Может быть, Андрюша не мог воспринять сложный мир людей, может быть, не хотел его воспринять или не мог и не хотел вместе, – но не случайно первый (неверный, конечно, отброшенный) образ, который возник у Наташи: у Андрюши нет души. (Вспомним, как безучастно он отнесся к уходу родных, оставивших его в нашем, неизвестном ему, доме. И он, казалось, не вспоминал их. То же было в отношении нас самих. Создавалось впечатление, что все вокруг были ему глубоко безразличны, как бы нереальны). Мальчик без души – это был первый образ, сразу, правда, отвергнутый. Следующим был образ Кая из “Снежной королевы”, у которого замерзло сердце. Беда Андрюши как-то была связна с тем, что в его мире он был абсолютной доминантой, а весь человеческий мир представлялся вроде тени.
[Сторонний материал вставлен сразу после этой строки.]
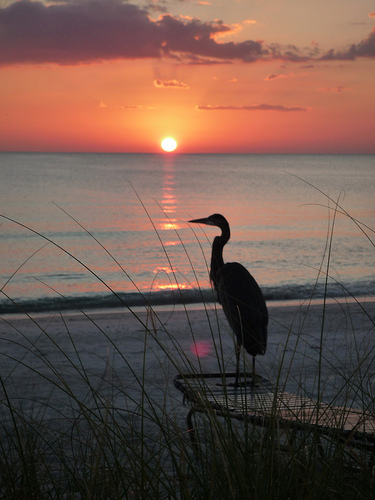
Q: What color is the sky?
A: Red.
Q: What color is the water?
A: Blue.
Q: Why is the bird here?
A: Watching the sunset.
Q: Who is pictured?
A: A bird.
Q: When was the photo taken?
A: Sunset.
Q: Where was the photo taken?
A: At a beach.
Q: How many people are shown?
A: Zero.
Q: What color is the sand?
A: Grey.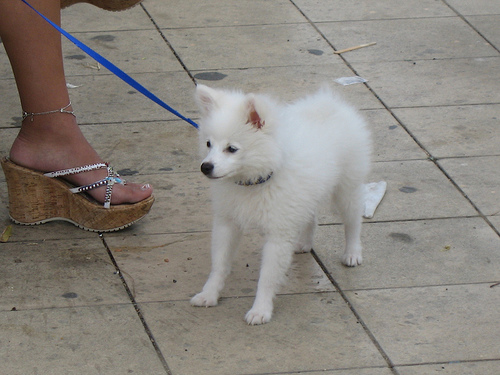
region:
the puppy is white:
[172, 64, 386, 311]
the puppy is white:
[158, 68, 393, 322]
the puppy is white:
[164, 71, 402, 356]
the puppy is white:
[170, 65, 400, 349]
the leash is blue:
[45, 21, 227, 188]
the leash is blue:
[73, 37, 187, 150]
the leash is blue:
[64, 28, 187, 140]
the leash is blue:
[62, 21, 184, 139]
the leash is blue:
[82, 52, 190, 141]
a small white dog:
[189, 83, 370, 325]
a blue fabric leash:
[23, 1, 198, 128]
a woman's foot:
[0, 0, 152, 206]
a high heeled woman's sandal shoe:
[3, 152, 156, 232]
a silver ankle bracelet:
[18, 103, 77, 120]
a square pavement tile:
[0, 303, 167, 374]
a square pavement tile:
[134, 289, 392, 374]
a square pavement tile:
[341, 279, 499, 364]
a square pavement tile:
[308, 215, 499, 289]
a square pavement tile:
[103, 233, 338, 300]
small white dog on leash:
[147, 62, 387, 342]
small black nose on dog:
[195, 160, 216, 178]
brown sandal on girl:
[2, 164, 156, 234]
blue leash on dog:
[41, 27, 225, 138]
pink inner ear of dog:
[238, 95, 261, 132]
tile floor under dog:
[108, 31, 498, 316]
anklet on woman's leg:
[14, 93, 85, 138]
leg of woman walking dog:
[0, 12, 128, 229]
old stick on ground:
[327, 27, 384, 64]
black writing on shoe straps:
[97, 175, 121, 212]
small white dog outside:
[192, 77, 384, 318]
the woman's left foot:
[12, 120, 151, 201]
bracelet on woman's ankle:
[20, 102, 73, 119]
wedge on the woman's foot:
[4, 166, 161, 230]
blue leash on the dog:
[62, 24, 199, 133]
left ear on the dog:
[245, 94, 263, 132]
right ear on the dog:
[188, 82, 220, 112]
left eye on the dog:
[225, 143, 239, 157]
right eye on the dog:
[199, 139, 215, 150]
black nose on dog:
[199, 160, 213, 179]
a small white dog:
[169, 74, 395, 334]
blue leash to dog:
[28, 5, 275, 202]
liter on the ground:
[316, 32, 421, 233]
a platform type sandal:
[5, 155, 176, 247]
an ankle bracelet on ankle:
[16, 91, 93, 128]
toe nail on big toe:
[136, 181, 151, 197]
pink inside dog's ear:
[248, 109, 261, 131]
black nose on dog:
[198, 160, 219, 184]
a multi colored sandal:
[27, 147, 166, 214]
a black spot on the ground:
[178, 57, 230, 86]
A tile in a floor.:
[102, 222, 337, 295]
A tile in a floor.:
[133, 289, 390, 374]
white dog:
[163, 80, 389, 329]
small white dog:
[153, 80, 385, 320]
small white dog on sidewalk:
[186, 68, 374, 329]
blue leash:
[87, 49, 176, 113]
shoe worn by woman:
[15, 147, 152, 254]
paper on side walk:
[333, 63, 370, 93]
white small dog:
[162, 69, 387, 335]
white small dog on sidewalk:
[168, 67, 388, 331]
Не зная людей, Андрюша их боялся, как некоторые взрослые и дети, не имевшие дела с собаками, не знают, чего ждать от собак в следующее мгновение, и боятся их. Андрюша не знал, чего ждать от нас и от своих родителей. В воде он стал осторожно доверять мне себя лишь в 2001-м году и более спокойно – в 2002-м. Кажется (и дай Бог, чтобы так и было), эта проблема постепенно исчезает.

Игры.

Играть с детьми Андрюша не умел. И как играть, если не умеешь говорить, не понимаешь социальных ролей, не понимаешь мимического языка и сам его не имеешь? И чужды ему были игры детей, их резвость, их дух соревнования и дух общения, дух узнавания и научения, которые всегда есть в детских играх. Играл Андрюша одиноко, сам в себе. Ни строить из кубиков или лего, ни рисовать не умел. Игра его состояла в разглядывании изолированных мелких деталей, нефункциональных частей игрушек или других вещей. За год до приезда к нам, как говорили, он мог выстроить цепочку из деталей лего в один ряд. Строить что-либо другое не умел никогда. К времени появления у нас шел активный процесс свертывания навыков, деградация, уход в пустоту, речь сужалась, навыки выпадали. Цепочек из лего уже давно не строил, а только разглядывал детали.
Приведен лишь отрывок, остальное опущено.